Especially during the ongoing COVID-19 pandemic, many Americans are visiting grocery stores less frequently to avoid exposure to the virus and purchasing more items during each visit. Requiring a shopper to scan every single item they purchase would not only place an undue burden on the shopper but would increase a shopper’s exposure risk to the deadly virus.

Second, CFS is challenging USDA’s labeling language restrictions. When on-package text is used, the rules limit it to only “bioengineered,” despite the law allowing the use of similar terms. But for 25 years, every aspect of the issue — science, policy, and marketplace — has used genetically engineered (GE) or genetically modified (GMO).

“Retailers and shoppers have relied on the term GMO for more than a decade to identify and avoid GMO foods,” said Mark Squire, co-founder of Good Earth Natural Foods, a plaintiff. “Banning the use of this term and replacing it with a term nobody has ever heard of is misleading and will create massive confusion in the marketplace.”

“At Natural Grocers, we believe in meaningful transparency. This means providing our shoppers with the information they deserve and demand about foods produced with genetic engineering,” said Alan Lewis, vice president advocacy and governmental affairs of Natural Grocers, a plaintiff. “Our rights and those of our customers are damaged by the USDA’s unlawful bioengineered labeling rule.”

Third, the case challenges the USDA’s severe restriction on which foods are covered and require disclosure. The vast majority of GE foods — by some estimates more than 70 percent) are not whole foods, but highly processed foods with GE ingredients, like sodas and oils. Yet in the final rule the USDA excluded these “highly refined” products, unless the GE material was “detectable.”
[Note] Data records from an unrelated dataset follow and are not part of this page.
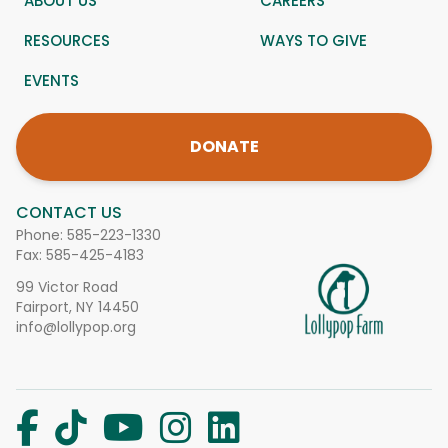
ABOUT US
CAREERS
RESOURCES
WAYS TO GIVE
EVENTS
DONATE
CONTACT US
Phone:
585-223-1330
Fax: 585-425-4183
99 Victor Road
Fairport, NY 14450
info@lollypop.org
“A disclosure law that exempts 70 percent of the foods it is supposed to disclose is not a meaningful disclosure law: it is a fraud and allows producers to keep their GMO ingredients secret,” said Tara Cook Littman of Citizens for GMO Labeling, a plaintiff.

Fourth, the exclusive rules restrict retailers and producers from voluntarily providing more meaningful information to consumers, such as using the terms GE and GMO. The only voluntary labeling allowed is “derived from bioengineering” and only in certain circumstances. The federal law preempted state disclosure laws that used the normal GE/GMO terms and properly required the labeling of all GE foods, so voluntary additional disclosure under the federal rules is imperative.

“PCC believes that our members and shoppers have a right to transparency about the food they eat, and that retailers and manufacturers have a fundamental First Amendment right to provide truthful information to customers. The USDA rules unlawfully restrict that protected speech and do not provide the transparency on GMO foods that consumers deserve,” said Aimee Simpson, director of advocacy and product sustainability for PCC Community Markets, a plaintiff.

The lawsuit seeks to have the court declare the regulations unlawful and nullify them, and then return the issue to USDA with orders to fix the unlawful portions of the rules.

The 2019 rules implement a 2016 federal law that for the first time required the labeling of GE foods. Congress passed the federal law after several states (Vermont, Connecticut, Maine) passed GE labeling laws, with numerous other states poised to do the same. The labeling is required to be implemented by food manufacturers in January 2022.

Several larger states, including California, earlier voted down mandatory GE labeling in voter initiatives.